• _EXERCISE INSTRUCTIONS_: The records below need to be restated word for word.

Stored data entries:
================
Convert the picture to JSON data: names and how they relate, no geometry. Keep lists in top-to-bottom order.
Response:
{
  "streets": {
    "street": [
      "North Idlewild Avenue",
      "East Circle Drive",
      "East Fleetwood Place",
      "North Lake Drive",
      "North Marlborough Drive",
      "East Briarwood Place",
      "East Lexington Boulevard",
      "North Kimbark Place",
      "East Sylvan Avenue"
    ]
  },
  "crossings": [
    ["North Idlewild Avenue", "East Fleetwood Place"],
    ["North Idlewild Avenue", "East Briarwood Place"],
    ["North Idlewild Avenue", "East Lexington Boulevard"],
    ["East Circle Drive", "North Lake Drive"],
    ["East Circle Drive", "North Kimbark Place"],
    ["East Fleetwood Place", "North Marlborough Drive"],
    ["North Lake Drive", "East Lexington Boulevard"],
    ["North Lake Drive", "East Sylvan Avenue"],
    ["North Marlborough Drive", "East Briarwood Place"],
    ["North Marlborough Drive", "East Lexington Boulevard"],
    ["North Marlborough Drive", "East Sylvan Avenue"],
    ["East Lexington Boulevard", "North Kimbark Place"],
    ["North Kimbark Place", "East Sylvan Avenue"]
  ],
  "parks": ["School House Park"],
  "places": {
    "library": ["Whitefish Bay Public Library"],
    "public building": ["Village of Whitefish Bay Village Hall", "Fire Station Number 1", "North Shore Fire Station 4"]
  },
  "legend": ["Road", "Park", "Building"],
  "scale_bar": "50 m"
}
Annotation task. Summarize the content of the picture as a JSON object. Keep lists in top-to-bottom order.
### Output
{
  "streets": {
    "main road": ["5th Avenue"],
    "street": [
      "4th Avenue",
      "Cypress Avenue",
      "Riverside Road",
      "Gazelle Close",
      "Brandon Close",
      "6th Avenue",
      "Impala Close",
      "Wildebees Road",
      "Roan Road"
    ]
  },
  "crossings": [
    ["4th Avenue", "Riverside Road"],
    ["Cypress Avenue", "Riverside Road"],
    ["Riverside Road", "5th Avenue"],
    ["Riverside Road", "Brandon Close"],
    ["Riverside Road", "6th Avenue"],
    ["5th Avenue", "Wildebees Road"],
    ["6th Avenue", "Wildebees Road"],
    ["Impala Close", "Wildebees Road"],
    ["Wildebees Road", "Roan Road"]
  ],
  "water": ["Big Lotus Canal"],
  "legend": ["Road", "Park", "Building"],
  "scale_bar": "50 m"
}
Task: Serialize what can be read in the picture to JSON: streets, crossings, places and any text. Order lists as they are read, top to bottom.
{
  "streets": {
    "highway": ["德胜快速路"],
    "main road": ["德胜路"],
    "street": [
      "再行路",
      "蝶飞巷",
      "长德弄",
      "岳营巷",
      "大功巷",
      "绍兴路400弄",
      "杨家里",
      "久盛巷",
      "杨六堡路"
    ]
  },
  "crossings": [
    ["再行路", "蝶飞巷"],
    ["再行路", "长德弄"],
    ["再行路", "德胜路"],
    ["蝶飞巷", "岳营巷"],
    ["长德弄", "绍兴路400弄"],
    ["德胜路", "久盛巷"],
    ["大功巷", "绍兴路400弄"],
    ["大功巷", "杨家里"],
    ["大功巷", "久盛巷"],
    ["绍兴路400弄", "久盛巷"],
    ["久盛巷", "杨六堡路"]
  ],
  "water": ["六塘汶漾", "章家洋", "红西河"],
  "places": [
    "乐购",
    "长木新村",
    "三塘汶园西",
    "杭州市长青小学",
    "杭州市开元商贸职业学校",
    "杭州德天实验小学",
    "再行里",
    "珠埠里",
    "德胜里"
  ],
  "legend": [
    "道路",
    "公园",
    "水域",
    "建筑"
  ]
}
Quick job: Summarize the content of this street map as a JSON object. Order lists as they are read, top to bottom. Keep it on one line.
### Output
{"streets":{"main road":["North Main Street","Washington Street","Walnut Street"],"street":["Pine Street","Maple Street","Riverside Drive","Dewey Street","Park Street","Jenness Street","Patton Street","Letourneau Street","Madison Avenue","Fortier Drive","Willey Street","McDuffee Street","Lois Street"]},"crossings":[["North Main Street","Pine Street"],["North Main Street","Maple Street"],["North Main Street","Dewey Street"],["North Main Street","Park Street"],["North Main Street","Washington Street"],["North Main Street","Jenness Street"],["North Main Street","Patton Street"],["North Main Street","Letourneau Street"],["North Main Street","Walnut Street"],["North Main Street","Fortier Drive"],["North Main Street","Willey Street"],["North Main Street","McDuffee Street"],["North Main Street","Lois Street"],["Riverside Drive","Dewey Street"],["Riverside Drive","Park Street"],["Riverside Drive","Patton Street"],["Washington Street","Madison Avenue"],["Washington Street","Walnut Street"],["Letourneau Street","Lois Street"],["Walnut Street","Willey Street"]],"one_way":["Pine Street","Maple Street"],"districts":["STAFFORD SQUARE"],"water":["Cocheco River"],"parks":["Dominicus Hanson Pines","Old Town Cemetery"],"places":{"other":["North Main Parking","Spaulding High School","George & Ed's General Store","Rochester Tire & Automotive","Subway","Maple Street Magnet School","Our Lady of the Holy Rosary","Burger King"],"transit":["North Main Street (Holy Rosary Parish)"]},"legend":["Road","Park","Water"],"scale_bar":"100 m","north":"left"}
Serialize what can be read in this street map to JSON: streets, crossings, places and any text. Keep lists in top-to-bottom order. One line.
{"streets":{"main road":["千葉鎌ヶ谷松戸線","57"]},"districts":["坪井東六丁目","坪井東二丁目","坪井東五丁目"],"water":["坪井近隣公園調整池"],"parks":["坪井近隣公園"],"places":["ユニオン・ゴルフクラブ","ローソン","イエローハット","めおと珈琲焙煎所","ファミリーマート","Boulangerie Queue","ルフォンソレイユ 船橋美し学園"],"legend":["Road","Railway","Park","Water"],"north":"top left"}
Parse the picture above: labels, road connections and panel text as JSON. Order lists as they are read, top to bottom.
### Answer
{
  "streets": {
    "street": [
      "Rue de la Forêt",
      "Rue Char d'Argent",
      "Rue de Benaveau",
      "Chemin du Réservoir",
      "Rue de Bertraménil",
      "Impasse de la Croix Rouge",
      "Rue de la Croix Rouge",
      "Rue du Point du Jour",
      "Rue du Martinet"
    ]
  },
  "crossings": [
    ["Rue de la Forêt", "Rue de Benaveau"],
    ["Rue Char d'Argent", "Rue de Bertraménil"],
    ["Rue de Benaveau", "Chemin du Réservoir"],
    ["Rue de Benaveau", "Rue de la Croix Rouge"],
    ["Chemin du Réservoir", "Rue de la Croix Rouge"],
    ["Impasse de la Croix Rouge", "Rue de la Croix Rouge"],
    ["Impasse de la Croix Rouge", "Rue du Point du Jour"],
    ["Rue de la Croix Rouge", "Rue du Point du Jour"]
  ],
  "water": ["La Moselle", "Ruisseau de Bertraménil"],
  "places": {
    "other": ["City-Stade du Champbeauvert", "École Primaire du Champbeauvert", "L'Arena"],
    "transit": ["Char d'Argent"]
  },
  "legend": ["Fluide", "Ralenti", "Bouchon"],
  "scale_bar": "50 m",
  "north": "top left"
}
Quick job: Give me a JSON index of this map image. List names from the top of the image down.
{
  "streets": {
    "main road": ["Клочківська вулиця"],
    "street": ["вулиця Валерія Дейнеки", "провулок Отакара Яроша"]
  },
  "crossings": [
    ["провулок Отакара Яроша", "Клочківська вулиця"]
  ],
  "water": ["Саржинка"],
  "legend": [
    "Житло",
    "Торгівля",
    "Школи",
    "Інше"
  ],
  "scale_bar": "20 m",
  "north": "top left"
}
================
• _ANSWER FOR THIS EXERCISE_:
Convert the picture to JSON data: names and how they relate, no geometry. Keep lists in top-to-bottom order.
Response:
{
  "streets": {
    "street": [
      "North Idlewild Avenue",
      "East Circle Drive",
      "East Fleetwood Place",
      "North Lake Drive",
      "North Marlborough Drive",
      "East Briarwood Place",
      "East Lexington Boulevard",
      "North Kimbark Place",
      "East Sylvan Avenue"
    ]
  },
  "crossings": [
    ["North Idlewild Avenue", "East Fleetwood Place"],
    ["North Idlewild Avenue", "East Briarwood Place"],
    ["North Idlewild Avenue", "East Lexington Boulevard"],
    ["East Circle Drive", "North Lake Drive"],
    ["East Circle Drive", "North Kimbark Place"],
    ["East Fleetwood Place", "North Marlborough Drive"],
    ["North Lake Drive", "East Lexington Boulevard"],
    ["North Lake Drive", "East Sylvan Avenue"],
    ["North Marlborough Drive", "East Briarwood Place"],
    ["North Marlborough Drive", "East Lexington Boulevard"],
    ["North Marlborough Drive", "East Sylvan Avenue"],
    ["East Lexington Boulevard", "North Kimbark Place"],
    ["North Kimbark Place", "East Sylvan Avenue"]
  ],
  "parks": ["School House Park"],
  "places": {
    "library": ["Whitefish Bay Public Library"],
    "public building": ["Village of Whitefish Bay Village Hall", "Fire Station Number 1", "North Shore Fire Station 4"]
  },
  "legend": ["Road", "Park", "Building"],
  "scale_bar": "50 m"
}
Annotation task. Summarize the content of the picture as a JSON object. Keep lists in top-to-bottom order.
### Output
{
  "streets": {
    "main road": ["5th Avenue"],
    "street": [
      "4th Avenue",
      "Cypress Avenue",
      "Riverside Road",
      "Gazelle Close",
      "Brandon Close",
      "6th Avenue",
      "Impala Close",
      "Wildebees Road",
      "Roan Road"
    ]
  },
  "crossings": [
    ["4th Avenue", "Riverside Road"],
    ["Cypress Avenue", "Riverside Road"],
    ["Riverside Road", "5th Avenue"],
    ["Riverside Road", "Brandon Close"],
    ["Riverside Road", "6th Avenue"],
    ["5th Avenue", "Wildebees Road"],
    ["6th Avenue", "Wildebees Road"],
    ["Impala Close", "Wildebees Road"],
    ["Wildebees Road", "Roan Road"]
  ],
  "water": ["Big Lotus Canal"],
  "legend": ["Road", "Park", "Building"],
  "scale_bar": "50 m"
}
Task: Serialize what can be read in the picture to JSON: streets, crossings, places and any text. Order lists as they are read, top to bottom.
{
  "streets": {
    "highway": ["德胜快速路"],
    "main road": ["德胜路"],
    "street": [
      "再行路",
      "蝶飞巷",
      "长德弄",
      "岳营巷",
      "大功巷",
      "绍兴路400弄",
      "杨家里",
      "久盛巷",
      "杨六堡路"
    ]
  },
  "crossings": [
    ["再行路", "蝶飞巷"],
    ["再行路", "长德弄"],
    ["再行路", "德胜路"],
    ["蝶飞巷", "岳营巷"],
    ["长德弄", "绍兴路400弄"],
    ["德胜路", "久盛巷"],
    ["大功巷", "绍兴路400弄"],
    ["大功巷", "杨家里"],
    ["大功巷", "久盛巷"],
    ["绍兴路400弄", "久盛巷"],
    ["久盛巷", "杨六堡路"]
  ],
  "water": ["六塘汶漾", "章家洋", "红西河"],
  "places": [
    "乐购",
    "长木新村",
    "三塘汶园西",
    "杭州市长青小学",
    "杭州市开元商贸职业学校",
    "杭州德天实验小学",
    "再行里",
    "珠埠里",
    "德胜里"
  ],
  "legend": [
    "道路",
    "公园",
    "水域",
    "建筑"
  ]
}
Quick job: Summarize the content of this street map as a JSON object. Order lists as they are read, top to bottom. Keep it on one line.
### Output
{"streets":{"main road":["North Main Street","Washington Street","Walnut Street"],"street":["Pine Street","Maple Street","Riverside Drive","Dewey Street","Park Street","Jenness Street","Patton Street","Letourneau Street","Madison Avenue","Fortier Drive","Willey Street","McDuffee Street","Lois Street"]},"crossings":[["North Main Street","Pine Street"],["North Main Street","Maple Street"],["North Main Street","Dewey Street"],["North Main Street","Park Street"],["North Main Street","Washington Street"],["North Main Street","Jenness Street"],["North Main Street","Patton Street"],["North Main Street","Letourneau Street"],["North Main Street","Walnut Street"],["North Main Street","Fortier Drive"],["North Main Street","Willey Street"],["North Main Street","McDuffee Street"],["North Main Street","Lois Street"],["Riverside Drive","Dewey Street"],["Riverside Drive","Park Street"],["Riverside Drive","Patton Street"],["Washington Street","Madison Avenue"],["Washington Street","Walnut Street"],["Letourneau Street","Lois Street"],["Walnut Street","Willey Street"]],"one_way":["Pine Street","Maple Street"],"districts":["STAFFORD SQUARE"],"water":["Cocheco River"],"parks":["Dominicus Hanson Pines","Old Town Cemetery"],"places":{"other":["North Main Parking","Spaulding High School","George & Ed's General Store","Rochester Tire & Automotive","Subway","Maple Street Magnet School","Our Lady of the Holy Rosary","Burger King"],"transit":["North Main Street (Holy Rosary Parish)"]},"legend":["Road","Park","Water"],"scale_bar":"100 m","north":"left"}
Serialize what can be read in this street map to JSON: streets, crossings, places and any text. Keep lists in top-to-bottom order. One line.
{"streets":{"main road":["千葉鎌ヶ谷松戸線","57"]},"districts":["坪井東六丁目","坪井東二丁目","坪井東五丁目"],"water":["坪井近隣公園調整池"],"parks":["坪井近隣公園"],"places":["ユニオン・ゴルフクラブ","ローソン","イエローハット","めおと珈琲焙煎所","ファミリーマート","Boulangerie Queue","ルフォンソレイユ 船橋美し学園"],"legend":["Road","Railway","Park","Water"],"north":"top left"}
Parse the picture above: labels, road connections and panel text as JSON. Order lists as they are read, top to bottom.
### Answer
{
  "streets": {
    "street": [
      "Rue de la Forêt",
      "Rue Char d'Argent",
      "Rue de Benaveau",
      "Chemin du Réservoir",
      "Rue de Bertraménil",
      "Impasse de la Croix Rouge",
      "Rue de la Croix Rouge",
      "Rue du Point du Jour",
      "Rue du Martinet"
    ]
  },
  "crossings": [
    ["Rue de la Forêt", "Rue de Benaveau"],
    ["Rue Char d'Argent", "Rue de Bertraménil"],
    ["Rue de Benaveau", "Chemin du Réservoir"],
    ["Rue de Benaveau", "Rue de la Croix Rouge"],
    ["Chemin du Réservoir", "Rue de la Croix Rouge"],
    ["Impasse de la Croix Rouge", "Rue de la Croix Rouge"],
    ["Impasse de la Croix Rouge", "Rue du Point du Jour"],
    ["Rue de la Croix Rouge", "Rue du Point du Jour"]
  ],
  "water": ["La Moselle", "Ruisseau de Bertraménil"],
  "places": {
    "other": ["City-Stade du Champbeauvert", "École Primaire du Champbeauvert", "L'Arena"],
    "transit": ["Char d'Argent"]
  },
  "legend": ["Fluide", "Ralenti", "Bouchon"],
  "scale_bar": "50 m",
  "north": "top left"
}
Quick job: Give me a JSON index of this map image. List names from the top of the image down.
{
  "streets": {
    "main road": ["Клочківська вулиця"],
    "street": ["вулиця Валерія Дейнеки", "провулок Отакара Яроша"]
  },
  "crossings": [
    ["провулок Отакара Яроша", "Клочківська вулиця"]
  ],
  "water": ["Саржинка"],
  "legend": [
    "Житло",
    "Торгівля",
    "Школи",
    "Інше"
  ],
  "scale_bar": "20 m",
  "north": "top left"
}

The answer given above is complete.